┌──
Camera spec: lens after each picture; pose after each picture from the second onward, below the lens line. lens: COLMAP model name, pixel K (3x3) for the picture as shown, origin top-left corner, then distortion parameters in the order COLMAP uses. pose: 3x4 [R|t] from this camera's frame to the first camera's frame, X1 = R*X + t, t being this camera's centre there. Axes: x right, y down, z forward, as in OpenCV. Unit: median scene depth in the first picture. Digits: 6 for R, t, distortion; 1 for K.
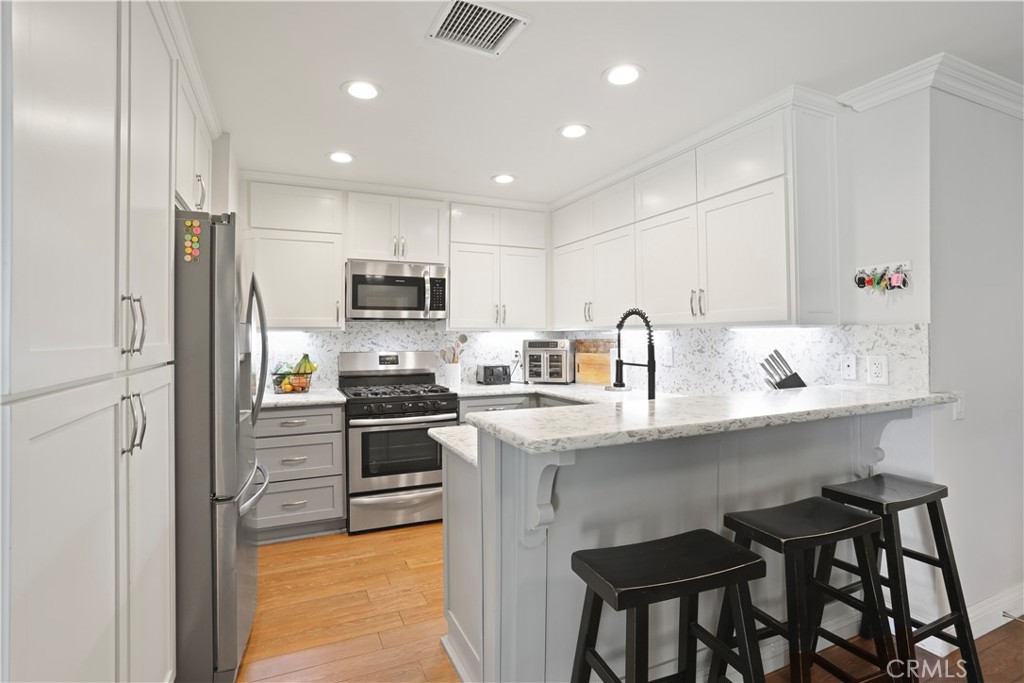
lens RADIAL K [[494.5, 0, 514.1], [0, 494.5, 334.0], [0, 0, 1]] dist [-0.000876, 0.000682]
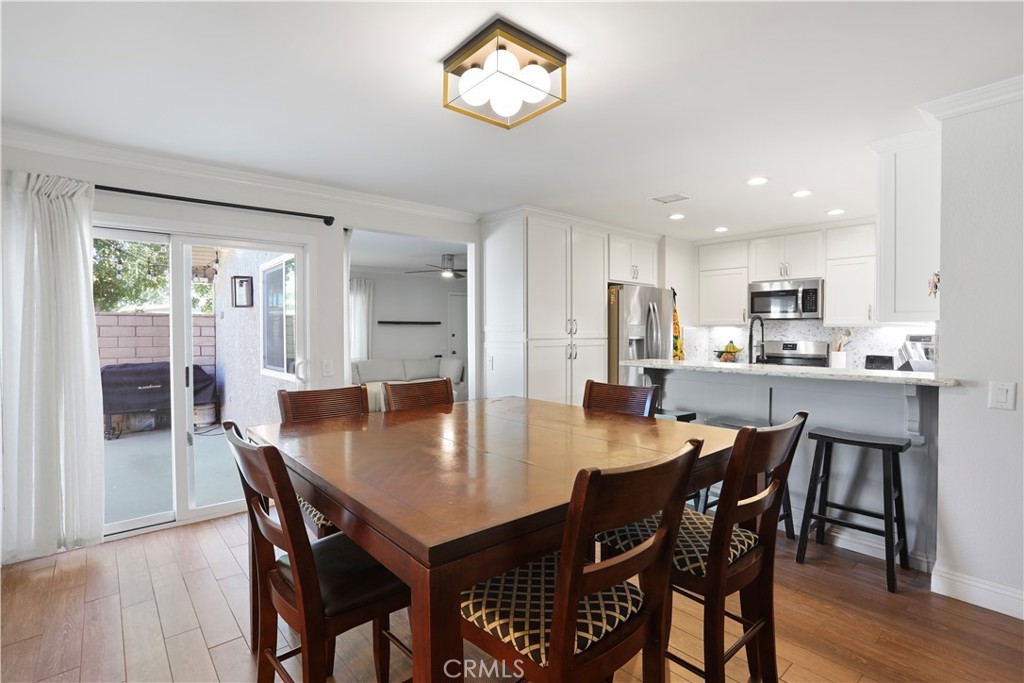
lens RADIAL K [[494.5, 0, 513.4], [0, 494.5, 335.5], [0, 0, 1]] dist [-0.000876, 0.000682]
pose [[0.264166, 0.015305, -0.964356, 1.599106], [-0.003223, 0.999883, 0.014986, 0.000634], [0.964472, -0.000851, 0.264185, -0.282355]]
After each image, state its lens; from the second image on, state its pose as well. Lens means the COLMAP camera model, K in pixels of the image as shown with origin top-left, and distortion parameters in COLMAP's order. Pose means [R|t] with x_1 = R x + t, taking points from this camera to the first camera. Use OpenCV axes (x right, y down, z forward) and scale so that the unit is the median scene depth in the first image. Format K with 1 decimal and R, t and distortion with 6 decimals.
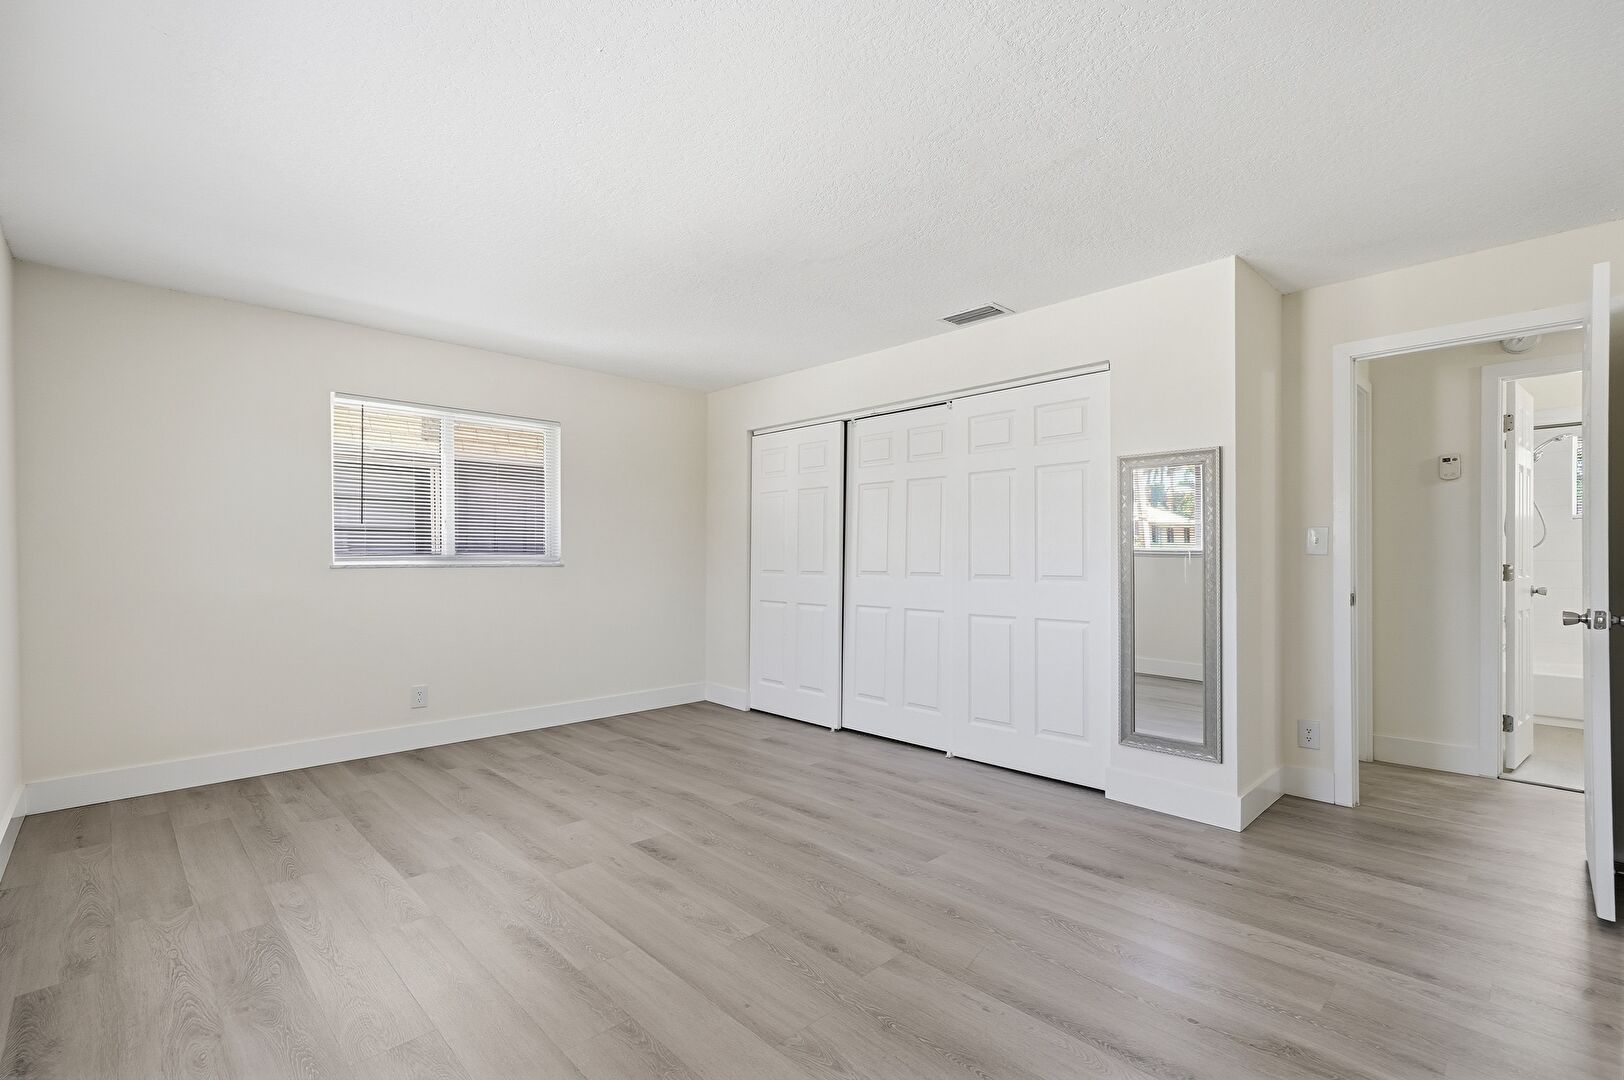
lens RADIAL K [[725.8, 0, 812.0], [0, 725.8, 540.0], [0, 0, 1]] dist [0.009376, 0.000295]
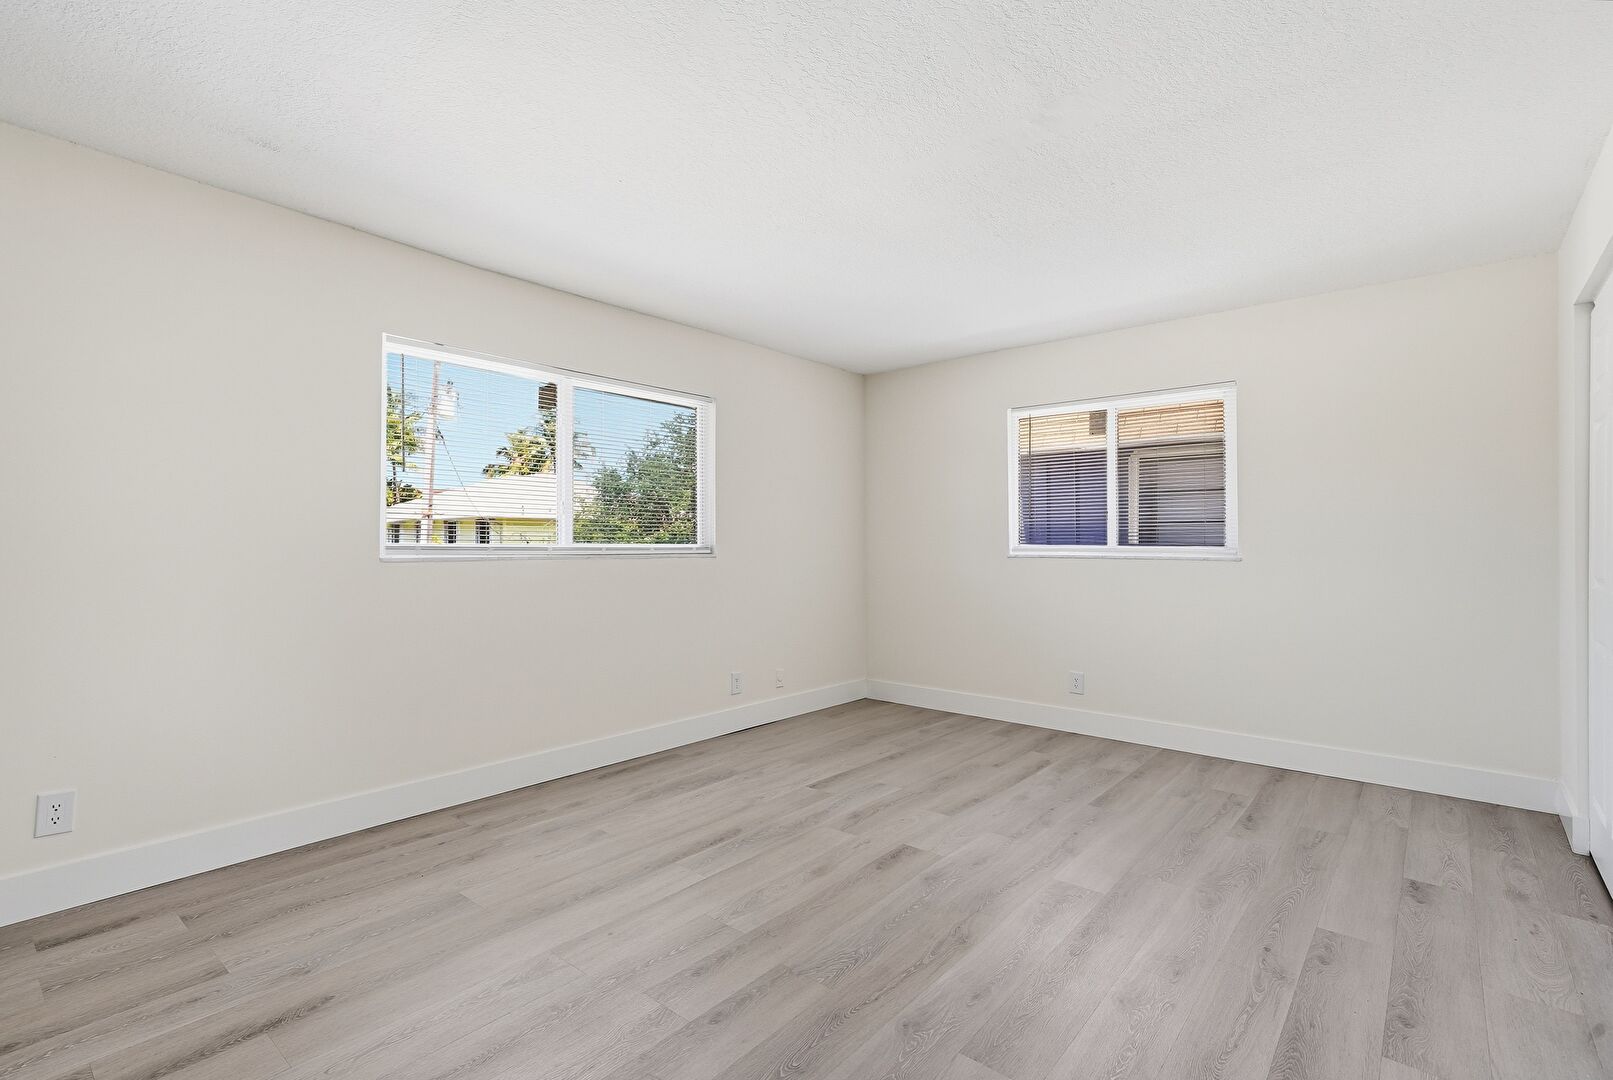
lens RADIAL K [[751.8, 0, 806.5], [0, 751.8, 540.0], [0, 0, 1]] dist [0.003856, 0.000767]
pose [[0.094186, -0.006945, -0.995530, 0.582494], [0.018257, 0.999820, -0.005248, 0.011402], [0.995387, -0.017681, 0.094296, 0.614819]]
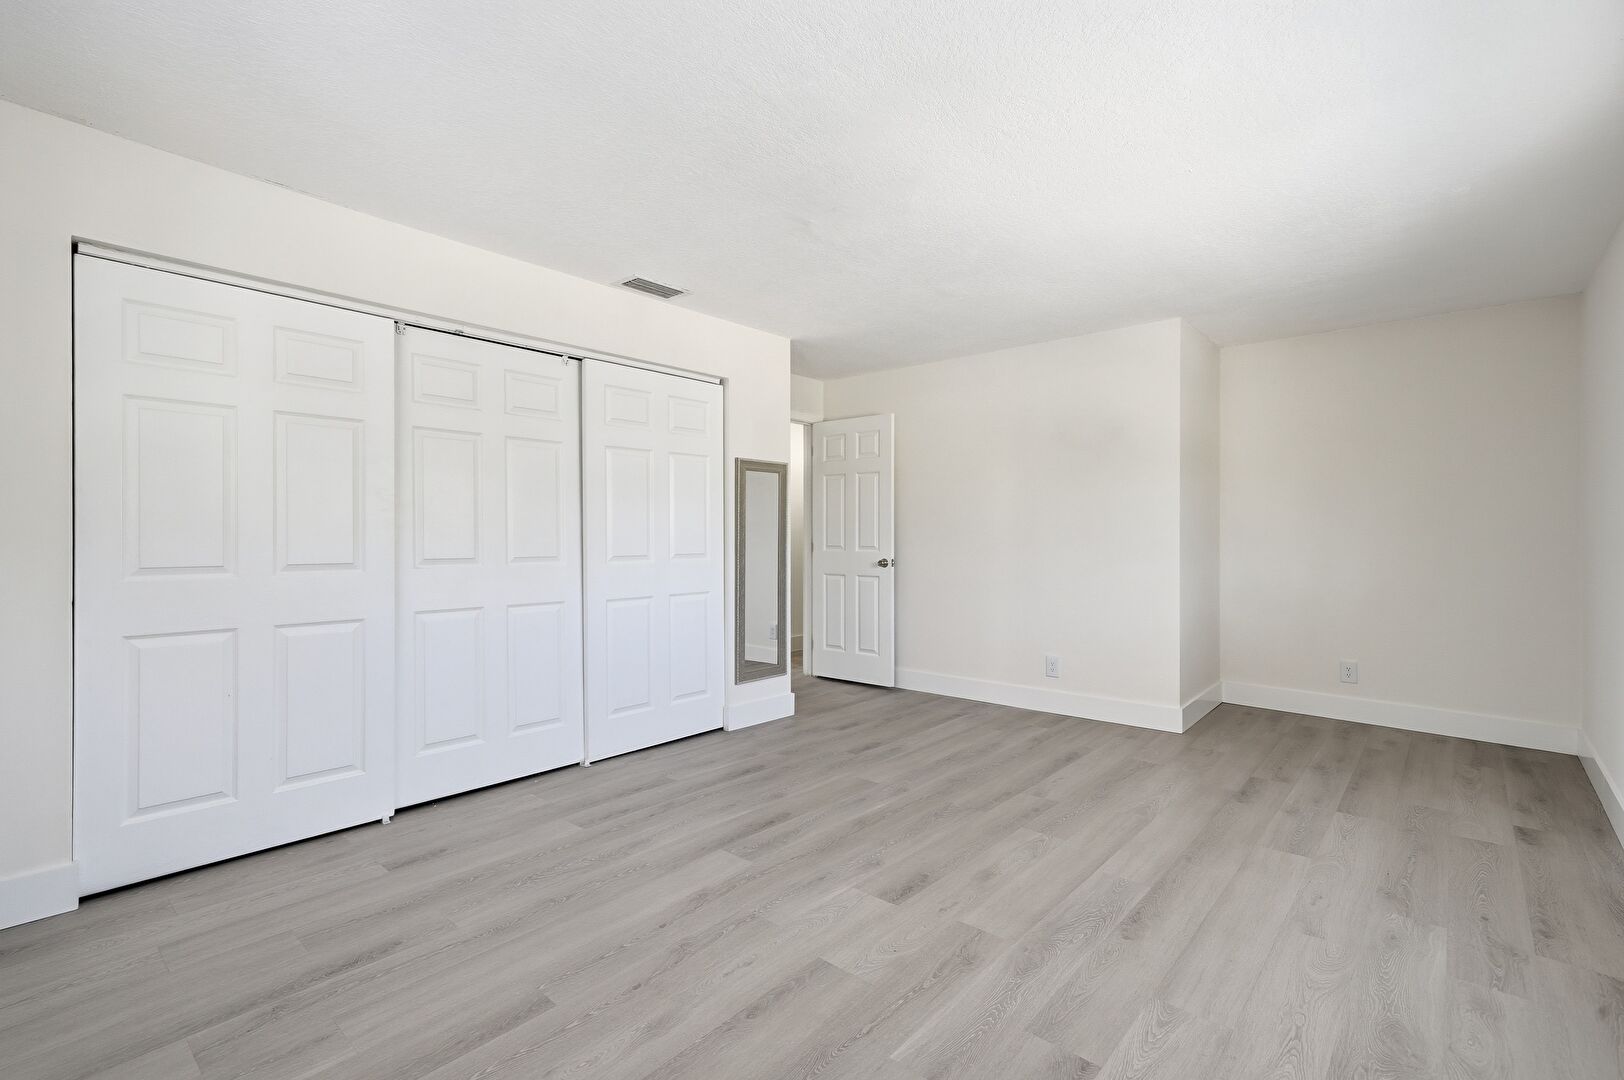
lens RADIAL K [[725.8, 0, 812.0], [0, 725.8, 540.0], [0, 0, 1]] dist [0.009376, 0.000295]
pose [[-0.069469, -0.007893, 0.997553, -0.807162], [-0.023771, 0.999698, 0.006255, 0.014942], [-0.997301, -0.023278, -0.069636, 0.907859]]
└──
WHAT YOU SHOULD DO: Copy every row above word for word, leaving out the pictures.

OUTPUT OF THE EXERCISE:
Camera spec: lens after each picture; pose after each picture from the second onward, below the lens line. lens: COLMAP model name, pixel K (3x3) for the picture as shown, origin top-left corner, then distortion parameters in the order COLMAP uses. pose: 3x4 [R|t] from this camera's frame to the first camera's frame, X1 = R*X + t, t being this camera's centre there. Axes: x right, y down, z forward, as in OpenCV. Unit: median scene depth in the first picture. Digits: 6 for R, t, distortion; 1 for K.
lens RADIAL K [[494.5, 0, 514.1], [0, 494.5, 334.0], [0, 0, 1]] dist [-0.000876, 0.000682]
lens RADIAL K [[494.5, 0, 513.4], [0, 494.5, 335.5], [0, 0, 1]] dist [-0.000876, 0.000682]
pose [[0.264166, 0.015305, -0.964356, 1.599106], [-0.003223, 0.999883, 0.014986, 0.000634], [0.964472, -0.000851, 0.264185, -0.282355]]
After each image, state its lens; from the second image on, state its pose as well. Lens means the COLMAP camera model, K in pixels of the image as shown with origin top-left, and distortion parameters in COLMAP's order. Pose means [R|t] with x_1 = R x + t, taking points from this camera to the first camera. Use OpenCV axes (x right, y down, z forward) and scale so that the unit is the median scene depth in the first image. Format K with 1 decimal and R, t and distortion with 6 decimals.
lens RADIAL K [[725.8, 0, 812.0], [0, 725.8, 540.0], [0, 0, 1]] dist [0.009376, 0.000295]
lens RADIAL K [[751.8, 0, 806.5], [0, 751.8, 540.0], [0, 0, 1]] dist [0.003856, 0.000767]
pose [[0.094186, -0.006945, -0.995530, 0.582494], [0.018257, 0.999820, -0.005248, 0.011402], [0.995387, -0.017681, 0.094296, 0.614819]]
lens RADIAL K [[725.8, 0, 812.0], [0, 725.8, 540.0], [0, 0, 1]] dist [0.009376, 0.000295]
pose [[-0.069469, -0.007893, 0.997553, -0.807162], [-0.023771, 0.999698, 0.006255, 0.014942], [-0.997301, -0.023278, -0.069636, 0.907859]]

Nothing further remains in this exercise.